Mother of Jöran Persson

Anna Jönsdotter, also known as Anna Pehrsönernas moder (died 18/21 September 1568, Stockholm), was the mother of the Swedish politician Jöran Persson, the powerful adviser of king Eric XIV of Sweden. She was rumored to be a witch, and considered to have wielded a significant and disliked influence over her son and the affairs of state. She has been referred to by the name "Anna Pehrsönernas moder" (literary: 'Anna, Mother of the sons of Per').

== First vicar's wife ==
Anna was a house keeper to the Catholic priest Curatus Petrus (Per Joensson). Curatus Petrus is mentioned in his office in 1526, when he acted on the behalf of king Gustav Vasa during negotiations in Sala.

Prior to the Protestant Reformation, it was commonly accepted and well known in Sweden that a Catholic priest had a sexual relationship to his house keeper, and these house keepers were referred to as "Red-Deja" or "Forssia". She had two sons, Jöran and Christern.

After the Swedish Reformation in 1527, the priests were expected to marry their mistresses, and Anna belonged to the last "Fossia" and the very first vicar's wives when Petrus married her in about 1530. Her husband later lived as a merchant in Stockholm, but returned to the priesthood in 1548, when he was employed in Strängnäs.

== Alleged witch ==

Anna as well as her spouse was well regarded by king Gustav Vasa.

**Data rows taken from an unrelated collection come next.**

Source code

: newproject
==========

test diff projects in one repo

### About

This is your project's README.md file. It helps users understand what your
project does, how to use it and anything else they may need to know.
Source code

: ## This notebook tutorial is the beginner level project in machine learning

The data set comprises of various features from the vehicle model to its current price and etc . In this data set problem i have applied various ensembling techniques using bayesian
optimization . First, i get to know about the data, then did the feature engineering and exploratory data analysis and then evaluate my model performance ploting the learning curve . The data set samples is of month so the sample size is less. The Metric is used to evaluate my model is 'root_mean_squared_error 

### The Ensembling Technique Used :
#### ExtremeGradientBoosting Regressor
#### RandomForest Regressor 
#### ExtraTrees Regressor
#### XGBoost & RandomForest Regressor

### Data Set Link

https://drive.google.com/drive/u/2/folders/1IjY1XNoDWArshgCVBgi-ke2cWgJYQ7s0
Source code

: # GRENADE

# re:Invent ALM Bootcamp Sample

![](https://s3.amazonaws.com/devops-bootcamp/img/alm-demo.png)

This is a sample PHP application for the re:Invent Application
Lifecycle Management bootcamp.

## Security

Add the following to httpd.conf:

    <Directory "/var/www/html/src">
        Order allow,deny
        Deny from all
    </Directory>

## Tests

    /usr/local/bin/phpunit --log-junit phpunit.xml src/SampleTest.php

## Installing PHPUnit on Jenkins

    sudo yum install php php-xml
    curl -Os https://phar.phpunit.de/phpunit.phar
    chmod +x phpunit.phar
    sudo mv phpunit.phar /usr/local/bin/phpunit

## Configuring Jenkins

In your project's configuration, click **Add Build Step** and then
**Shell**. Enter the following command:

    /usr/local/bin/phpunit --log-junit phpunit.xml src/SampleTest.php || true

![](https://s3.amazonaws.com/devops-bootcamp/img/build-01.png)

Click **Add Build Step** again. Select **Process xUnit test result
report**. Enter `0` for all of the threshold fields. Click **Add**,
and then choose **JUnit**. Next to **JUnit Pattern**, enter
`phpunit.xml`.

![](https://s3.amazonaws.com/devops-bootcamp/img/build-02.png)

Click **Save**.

Sometime in the 1550s, Anna was appointed housekeeper or Mistress of the Linen at the Royal Strömsholm Palace. After the death of Gustav I in 1560, she kept her position at the palace when it was made residence of the court of the queen dowager Catherine.

Her son Jöran was appointed adviser of the new monarch, Eric XIV, and often considered as the country's real regent during the 1560s. Her other son, Christern Persson (d. 1567), was also employed in the king's council. The two brothers became eminently unpopular, and Anna herself was rumored by the propaganda to influence them and affect their rule through magic.

== Death ==

In 1567, Jöran Persson was deposed and imprisoned during the illness of Erik XIV. However, he was reinstated when the king recovered. This reinstatement increased the hostility against king Eric, and in 1568, the king was deposed. Jöran Persson was arrested and executed brutally by the new king, John III. The wife of Persson, Anna Andersdotter, was arrested, and according to unconfirmed sources she was accused of sorcery. Whatever the case, she managed to escape and was given protection by Duke Charles.

In connection to the process against her son, John III had Anna Pehrsönernas moder arrested. When her son was judged to be executed, John III ordered that she be taken to the place of execution together with her son, and executed with him. It is commonly claimed that she had been judged for sorcery. However, there does not seem to be much documentation about this alleged witch trial. Anna was taken to her execution on horseback. On the way to the execution, however, she fell off the horse and broke her neck, either by simply falling accidentally or by deliberately throwing herself off the horse. There are some different versions of this event. According to some sources, after the execution of her son, a pike was put through her back, and her corpse was buried without ceremonies on the ground of the execution place beneath the corpse of her son.